Can you lay out the lines of the records between the line holding "h=2 m=45 is what I am hoping for." and the line holding "I read h=8 m=59", inclusive, as a JSON list of strings, one string per line and blank lines left out?

◆ **GIVEN DATA**
◇ ◇ ◇ ◇

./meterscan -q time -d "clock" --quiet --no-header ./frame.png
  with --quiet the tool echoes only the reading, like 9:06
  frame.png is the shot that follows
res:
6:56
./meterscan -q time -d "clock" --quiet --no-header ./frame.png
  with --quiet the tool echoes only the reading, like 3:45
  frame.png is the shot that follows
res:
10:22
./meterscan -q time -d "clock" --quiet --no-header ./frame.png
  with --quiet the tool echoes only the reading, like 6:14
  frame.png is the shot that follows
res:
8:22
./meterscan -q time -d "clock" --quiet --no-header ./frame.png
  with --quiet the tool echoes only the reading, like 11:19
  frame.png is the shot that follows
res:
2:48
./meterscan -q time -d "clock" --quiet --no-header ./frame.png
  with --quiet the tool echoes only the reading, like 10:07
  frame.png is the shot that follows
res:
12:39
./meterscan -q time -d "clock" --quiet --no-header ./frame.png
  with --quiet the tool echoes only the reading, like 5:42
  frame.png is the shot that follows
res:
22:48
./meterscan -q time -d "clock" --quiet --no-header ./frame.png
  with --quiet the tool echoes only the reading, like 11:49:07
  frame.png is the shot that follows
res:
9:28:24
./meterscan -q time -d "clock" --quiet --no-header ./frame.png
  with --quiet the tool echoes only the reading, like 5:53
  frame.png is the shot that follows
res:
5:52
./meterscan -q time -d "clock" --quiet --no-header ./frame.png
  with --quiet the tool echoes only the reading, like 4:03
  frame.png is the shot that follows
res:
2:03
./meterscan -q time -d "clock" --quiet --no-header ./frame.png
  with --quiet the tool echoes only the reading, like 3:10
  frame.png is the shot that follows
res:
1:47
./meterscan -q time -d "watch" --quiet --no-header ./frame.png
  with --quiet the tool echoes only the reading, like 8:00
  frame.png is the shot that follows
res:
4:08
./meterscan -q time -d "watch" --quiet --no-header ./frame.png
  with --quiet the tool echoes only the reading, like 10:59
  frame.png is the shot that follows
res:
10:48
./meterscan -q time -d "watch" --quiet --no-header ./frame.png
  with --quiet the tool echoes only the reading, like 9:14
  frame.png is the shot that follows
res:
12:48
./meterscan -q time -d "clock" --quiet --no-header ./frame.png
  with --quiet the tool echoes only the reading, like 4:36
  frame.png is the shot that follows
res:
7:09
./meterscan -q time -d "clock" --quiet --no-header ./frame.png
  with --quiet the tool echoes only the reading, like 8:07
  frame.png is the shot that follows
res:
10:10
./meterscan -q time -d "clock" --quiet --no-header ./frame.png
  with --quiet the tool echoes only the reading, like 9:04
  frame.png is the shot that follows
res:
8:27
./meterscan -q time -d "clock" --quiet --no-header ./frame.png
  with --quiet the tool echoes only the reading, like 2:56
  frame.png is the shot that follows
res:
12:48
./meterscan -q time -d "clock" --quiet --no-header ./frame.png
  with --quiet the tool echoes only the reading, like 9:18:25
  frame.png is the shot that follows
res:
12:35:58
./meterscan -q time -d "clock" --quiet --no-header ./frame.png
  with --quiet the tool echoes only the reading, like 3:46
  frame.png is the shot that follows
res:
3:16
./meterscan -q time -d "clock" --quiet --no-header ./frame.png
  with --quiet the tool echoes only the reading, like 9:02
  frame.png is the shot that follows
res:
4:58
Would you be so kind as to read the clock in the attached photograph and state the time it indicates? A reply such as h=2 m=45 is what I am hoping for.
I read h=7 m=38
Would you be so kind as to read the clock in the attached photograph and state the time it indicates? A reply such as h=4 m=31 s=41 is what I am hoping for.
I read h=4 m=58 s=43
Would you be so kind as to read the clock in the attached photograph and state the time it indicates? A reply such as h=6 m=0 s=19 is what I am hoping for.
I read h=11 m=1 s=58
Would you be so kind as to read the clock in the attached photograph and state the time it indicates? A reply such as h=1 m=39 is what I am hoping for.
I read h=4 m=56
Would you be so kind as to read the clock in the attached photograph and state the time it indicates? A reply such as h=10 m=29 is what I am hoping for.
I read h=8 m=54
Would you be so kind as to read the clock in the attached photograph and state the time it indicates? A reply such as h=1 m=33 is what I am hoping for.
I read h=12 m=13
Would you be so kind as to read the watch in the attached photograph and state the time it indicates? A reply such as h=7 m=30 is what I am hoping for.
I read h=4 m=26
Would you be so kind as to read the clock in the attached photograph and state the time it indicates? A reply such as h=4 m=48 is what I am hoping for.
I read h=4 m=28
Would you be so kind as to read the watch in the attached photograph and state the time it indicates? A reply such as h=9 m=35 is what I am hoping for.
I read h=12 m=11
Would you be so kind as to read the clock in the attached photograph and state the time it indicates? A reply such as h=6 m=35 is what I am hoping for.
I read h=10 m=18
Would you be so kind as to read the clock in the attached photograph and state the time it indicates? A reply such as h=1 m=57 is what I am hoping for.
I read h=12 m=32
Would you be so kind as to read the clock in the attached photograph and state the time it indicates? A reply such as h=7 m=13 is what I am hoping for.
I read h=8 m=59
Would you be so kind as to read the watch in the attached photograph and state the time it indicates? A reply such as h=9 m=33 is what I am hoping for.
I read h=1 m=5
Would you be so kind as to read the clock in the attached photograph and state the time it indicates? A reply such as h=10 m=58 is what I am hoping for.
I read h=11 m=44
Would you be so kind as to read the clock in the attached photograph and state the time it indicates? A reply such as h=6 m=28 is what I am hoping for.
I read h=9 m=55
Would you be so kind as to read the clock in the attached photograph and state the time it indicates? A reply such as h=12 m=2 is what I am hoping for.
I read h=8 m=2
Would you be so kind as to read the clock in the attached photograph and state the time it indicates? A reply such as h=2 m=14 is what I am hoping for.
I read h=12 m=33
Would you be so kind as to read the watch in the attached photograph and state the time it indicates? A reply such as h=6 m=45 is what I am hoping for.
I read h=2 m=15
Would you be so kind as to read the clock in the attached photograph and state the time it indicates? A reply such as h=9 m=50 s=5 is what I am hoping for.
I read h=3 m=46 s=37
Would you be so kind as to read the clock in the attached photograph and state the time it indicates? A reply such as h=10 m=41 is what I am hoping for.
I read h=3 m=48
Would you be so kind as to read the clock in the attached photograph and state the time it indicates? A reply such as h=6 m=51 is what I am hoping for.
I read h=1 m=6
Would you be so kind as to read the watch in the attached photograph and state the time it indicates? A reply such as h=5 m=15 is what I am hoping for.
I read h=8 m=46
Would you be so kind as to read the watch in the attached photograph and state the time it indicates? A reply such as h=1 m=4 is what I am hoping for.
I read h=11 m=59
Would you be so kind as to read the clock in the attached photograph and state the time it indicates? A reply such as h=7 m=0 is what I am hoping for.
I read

◇ ◇ ◇ ◇

◆ **OUTPUT OF THE EXERCISE**
[
  "Would you be so kind as to read the clock in the attached photograph and state the time it indicates? A reply such as h=2 m=45 is what I am hoping for.",
  "I read h=7 m=38",
  "Would you be so kind as to read the clock in the attached photograph and state the time it indicates? A reply such as h=4 m=31 s=41 is what I am hoping for.",
  "I read h=4 m=58 s=43",
  "Would you be so kind as to read the clock in the attached photograph and state the time it indicates? A reply such as h=6 m=0 s=19 is what I am hoping for.",
  "I read h=11 m=1 s=58",
  "Would you be so kind as to read the clock in the attached photograph and state the time it indicates? A reply such as h=1 m=39 is what I am hoping for.",
  "I read h=4 m=56",
  "Would you be so kind as to read the clock in the attached photograph and state the time it indicates? A reply such as h=10 m=29 is what I am hoping for.",
  "I read h=8 m=54",
  "Would you be so kind as to read the clock in the attached photograph and state the time it indicates? A reply such as h=1 m=33 is what I am hoping for.",
  "I read h=12 m=13",
  "Would you be so kind as to read the watch in the attached photograph and state the time it indicates? A reply such as h=7 m=30 is what I am hoping for.",
  "I read h=4 m=26",
  "Would you be so kind as to read the clock in the attached photograph and state the time it indicates? A reply such as h=4 m=48 is what I am hoping for.",
  "I read h=4 m=28",
  "Would you be so kind as to read the watch in the attached photograph and state the time it indicates? A reply such as h=9 m=35 is what I am hoping for.",
  "I read h=12 m=11",
  "Would you be so kind as to read the clock in the attached photograph and state the time it indicates? A reply such as h=6 m=35 is what I am hoping for.",
  "I read h=10 m=18",
  "Would you be so kind as to read the clock in the attached photograph and state the time it indicates? A reply such as h=1 m=57 is what I am hoping for.",
  "I read h=12 m=32",
  "Would you be so kind as to read the clock in the attached photograph and state the time it indicates? A reply such as h=7 m=13 is what I am hoping for.",
  "I read h=8 m=59"
]